“We don’t say yinz, our parents say yinz”

How to Speak Midwestern by Edward McClelland. Belt Publishing, 2016. 9780997774276.

Midwesterners think they don’t have an accent, and there’s a reason. Standard American spelling diverged from English spelling because of an influential writer: Noah Webster. He created Webster’s Dictionary, which favored the simpler of alternate spellings of words, and authored spelling textbooks using the same principles. What we think of as the sound of standard American speech was influenced by John S. Kenyon: he wrote books on proper pronunciation and was the pronunciation editor of (what a coincidence!) Webster’s New International Dictionary of American English. Kenyon’s Ohio-based standardizations influenced James F. Bender, author of the NBC Handbook of Pronunciation, so starting in World War II, newscasters adopted them, too.

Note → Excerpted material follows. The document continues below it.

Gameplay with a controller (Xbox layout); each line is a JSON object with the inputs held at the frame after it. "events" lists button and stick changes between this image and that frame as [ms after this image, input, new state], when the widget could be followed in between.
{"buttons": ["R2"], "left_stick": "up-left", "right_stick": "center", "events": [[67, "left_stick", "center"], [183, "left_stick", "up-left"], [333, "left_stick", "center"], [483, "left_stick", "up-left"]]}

McClelland makes the academic study of accents accessible, despite terms like rhoticity and Northern cities vowel shift. He gives examples from pop culture, from Bill Swersky’s Superfans (“Da Bearsss”) to Chingy’s “Right Thurr.” For research, he traveled all over the Midwest to talk to locals, and even went to Brainerd, MN, to investigate how people felt about the accents in the movie Fargo. (Their verdict: inaccurate, or at least sorely out of date.)

I really enjoyed learning the history that shaped accents, everything from the lack of social mobility in blue-collar towns, to interstate highways connecting cities, to the early settlers of Minnesota being separated by language at work by the mine bosses. (If nobody on your work crew spoke the same language as you, you couldn’t unionize.) There’s a common shift from developing a regional accent to being embarrassed by it when you leave home to being proud of it as a marker of local belonging. (McClelland only found out he had an accent when he went to college.)

Even if you don’t nerd out over culture and language, pick this up for the vocabulary in the back. I learned that kids in St. Louis are expected to tell a joke before they get their Halloween candy, that the “Michigan left” reduced traffic collisions in the state by 60%, and that there’s a chariot-riding demon called Nain Rouge that haunts Detroit in times of trouble.

McClelland also includes vital sandwich-related research so you’ll know what local delights to order when you travel. Many of them seem engineered to be most appealing when you’re extremely drunk, like Illinois’s Horseshoe: an open faced sandwich with ham, turkey, or hamburger on toast, topped with French fries, then smothered in cheese sauce.